From: sl on
Someone says if one does not know the difference between "equility" and
"equivalence", then one is an entry-level developer at best.

What is your opnion ? (I think we should not talk about mathematical
concepts, since it is the software developer in question.)

Thanks.


From: Jeroen Mostert on
On 2010-03-12 4:07, sl(a)my-rialto wrote:
> Someone says if one does not know the difference between "equility" and
> "equivalence", then one is an entry-level developer at best.
>
Well, you'd be a bad speaker of English at best, since "equility" ain't a
word. But that's neither here nor there. :-)

I don't think many programmer would have difficulty understanding the
difference between "being the same" and "being considered the same", even if
they couldn't give you a concise framework.

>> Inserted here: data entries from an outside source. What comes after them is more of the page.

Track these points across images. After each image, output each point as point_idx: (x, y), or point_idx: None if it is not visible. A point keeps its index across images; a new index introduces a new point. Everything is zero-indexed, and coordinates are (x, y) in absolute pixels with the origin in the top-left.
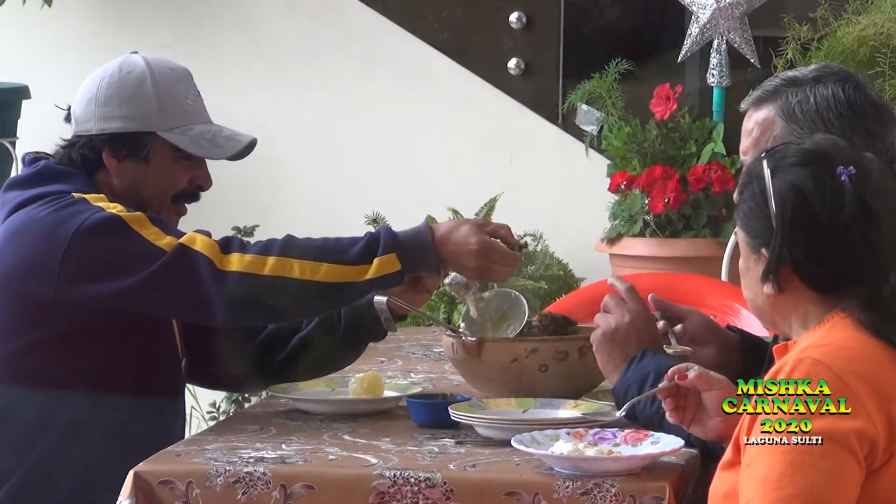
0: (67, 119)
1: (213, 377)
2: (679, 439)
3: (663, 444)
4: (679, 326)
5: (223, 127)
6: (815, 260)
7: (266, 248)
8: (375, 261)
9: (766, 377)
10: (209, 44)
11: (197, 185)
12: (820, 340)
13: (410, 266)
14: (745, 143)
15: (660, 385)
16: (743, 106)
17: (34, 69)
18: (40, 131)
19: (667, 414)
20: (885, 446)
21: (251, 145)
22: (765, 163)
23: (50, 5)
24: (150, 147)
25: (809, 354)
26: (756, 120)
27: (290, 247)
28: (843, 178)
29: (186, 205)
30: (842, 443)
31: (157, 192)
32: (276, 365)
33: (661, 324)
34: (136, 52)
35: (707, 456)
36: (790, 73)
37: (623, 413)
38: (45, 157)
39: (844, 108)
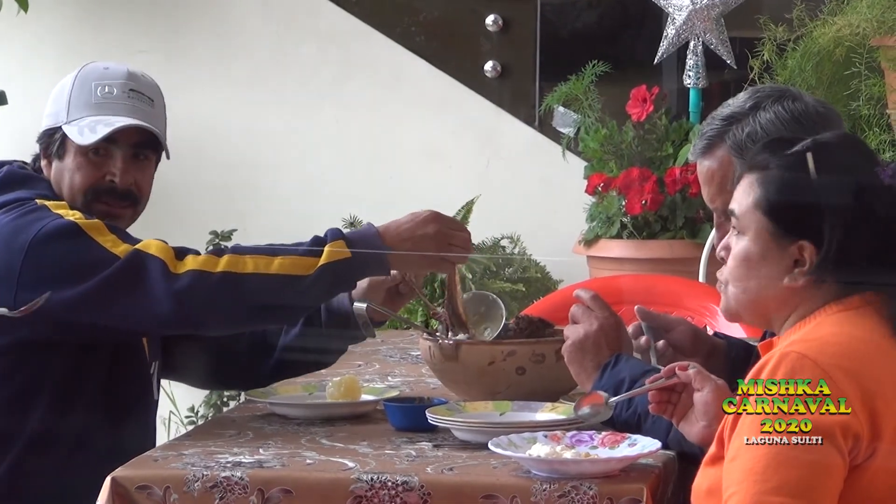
0: None
1: (192, 378)
2: (656, 441)
3: (640, 447)
4: (661, 343)
5: (121, 118)
6: (862, 257)
7: (219, 251)
8: (326, 248)
9: (751, 373)
10: (186, 50)
11: (109, 180)
12: (806, 335)
13: (360, 257)
14: (709, 191)
15: (657, 381)
16: (691, 157)
17: (10, 75)
18: (17, 137)
19: (650, 405)
20: (869, 442)
21: (131, 131)
22: (809, 156)
23: (26, 11)
24: (58, 142)
25: (794, 349)
26: (712, 167)
27: (242, 248)
28: (884, 177)
29: (123, 208)
30: (826, 436)
31: (70, 189)
32: (266, 370)
33: (643, 339)
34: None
35: (685, 458)
36: (726, 112)
37: (615, 401)
38: (8, 163)
39: (792, 124)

In the context of programming languages, insisting on this may be
counterproductive. Most programming languages use multiple equivalences, all
written down with the equality operator; some allow the programmer to
overload it to build their own equivalences. The exact theory behind this is
seldom useful.

Great if you can tell what the difference between equality and equivalence
is, better if you can explain how to properly overload .Equals() and what "a
== b" means if a and b are strings. If you can do this you probably also
have a useful model of equality and equivalence in your head somewhere. If
you can't, well, there's room to learn, but you can do plenty of impressive
things without it.

All these "if you don't know X you must be stupid" arguments are silly.
There's no simple way of measuring worth by nuggets of knowledge possessed,
and if you don't know that you must be stupid.

--
J.
From: Ulrich Eckhardt on
sl(a)my-rialto wrote:
> Someone says if one does not know the difference between "equility" and
> "equivalence", then one is an entry-level developer at best.

I just looked up what equility means, I guess you mean equality. That said,
blaming someone for not knowing a foreign language and the finest nuances
of what a term could mean, plus additionally the jargon for some field,
barely allows distinguishing entry-level from non entry-level.

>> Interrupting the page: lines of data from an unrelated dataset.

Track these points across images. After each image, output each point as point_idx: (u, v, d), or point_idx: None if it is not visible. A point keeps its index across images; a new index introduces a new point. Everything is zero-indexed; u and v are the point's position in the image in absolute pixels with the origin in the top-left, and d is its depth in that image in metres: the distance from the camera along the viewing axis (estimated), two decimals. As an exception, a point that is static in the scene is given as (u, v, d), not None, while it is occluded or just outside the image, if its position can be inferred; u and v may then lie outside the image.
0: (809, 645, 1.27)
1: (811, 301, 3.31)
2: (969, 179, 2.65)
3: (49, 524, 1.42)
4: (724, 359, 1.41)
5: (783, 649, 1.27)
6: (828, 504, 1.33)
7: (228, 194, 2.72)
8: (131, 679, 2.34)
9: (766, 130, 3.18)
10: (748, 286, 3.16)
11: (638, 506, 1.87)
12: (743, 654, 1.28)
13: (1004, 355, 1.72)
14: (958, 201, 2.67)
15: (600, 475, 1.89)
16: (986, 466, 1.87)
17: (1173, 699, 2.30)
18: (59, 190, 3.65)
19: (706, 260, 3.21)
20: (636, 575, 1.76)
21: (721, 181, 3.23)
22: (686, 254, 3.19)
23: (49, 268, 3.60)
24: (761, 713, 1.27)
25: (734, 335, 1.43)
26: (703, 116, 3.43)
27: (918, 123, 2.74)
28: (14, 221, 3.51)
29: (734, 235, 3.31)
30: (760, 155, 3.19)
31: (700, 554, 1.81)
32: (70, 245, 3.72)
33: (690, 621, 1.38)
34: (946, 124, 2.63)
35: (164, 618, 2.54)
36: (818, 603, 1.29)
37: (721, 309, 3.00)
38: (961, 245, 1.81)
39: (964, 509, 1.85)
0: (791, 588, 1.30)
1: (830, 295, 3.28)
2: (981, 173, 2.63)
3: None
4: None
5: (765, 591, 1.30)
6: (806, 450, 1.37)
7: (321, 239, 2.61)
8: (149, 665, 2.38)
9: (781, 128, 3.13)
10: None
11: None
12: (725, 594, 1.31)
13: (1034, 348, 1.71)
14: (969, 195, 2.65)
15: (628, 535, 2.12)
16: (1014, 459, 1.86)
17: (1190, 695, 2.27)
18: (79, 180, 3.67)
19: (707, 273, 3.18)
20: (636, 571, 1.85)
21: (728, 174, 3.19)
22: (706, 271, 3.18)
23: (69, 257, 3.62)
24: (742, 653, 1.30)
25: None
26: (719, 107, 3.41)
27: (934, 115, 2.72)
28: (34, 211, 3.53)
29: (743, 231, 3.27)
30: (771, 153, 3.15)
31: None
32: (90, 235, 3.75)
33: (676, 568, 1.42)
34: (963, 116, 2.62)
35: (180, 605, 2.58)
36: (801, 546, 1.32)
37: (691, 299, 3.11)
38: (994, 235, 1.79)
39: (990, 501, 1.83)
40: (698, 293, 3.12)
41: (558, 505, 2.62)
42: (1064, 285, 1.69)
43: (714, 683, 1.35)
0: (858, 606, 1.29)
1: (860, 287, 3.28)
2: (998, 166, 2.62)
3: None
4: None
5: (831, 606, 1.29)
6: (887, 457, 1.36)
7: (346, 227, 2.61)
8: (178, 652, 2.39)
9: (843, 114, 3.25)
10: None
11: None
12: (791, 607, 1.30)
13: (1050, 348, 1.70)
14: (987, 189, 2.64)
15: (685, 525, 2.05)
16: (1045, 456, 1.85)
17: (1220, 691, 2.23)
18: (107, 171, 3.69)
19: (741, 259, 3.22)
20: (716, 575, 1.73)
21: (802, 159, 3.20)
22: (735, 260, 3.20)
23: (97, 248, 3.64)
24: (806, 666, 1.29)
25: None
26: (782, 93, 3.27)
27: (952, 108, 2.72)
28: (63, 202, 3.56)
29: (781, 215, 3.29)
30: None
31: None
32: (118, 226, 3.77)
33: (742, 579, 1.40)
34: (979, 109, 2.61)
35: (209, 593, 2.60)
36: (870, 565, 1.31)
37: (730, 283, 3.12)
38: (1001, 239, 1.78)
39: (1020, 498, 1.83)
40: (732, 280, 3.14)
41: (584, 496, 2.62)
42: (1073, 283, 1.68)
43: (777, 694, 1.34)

That said, the distinction between equality and equivalence is subtle and
IMHO not very important. Much more important is the distinction between
equality and identity.

Uli

--
Sator Laser GmbH
Geschäftsführer: Thorsten Föcking, Amtsgericht Hamburg HR B62 932

From: sl on
sl(a)my-rialto wrote:
> Someone says if one does not know the difference between "equility"
> and "equivalence", then one is an entry-level developer at best.
>

My apology; "equility" should be "equality".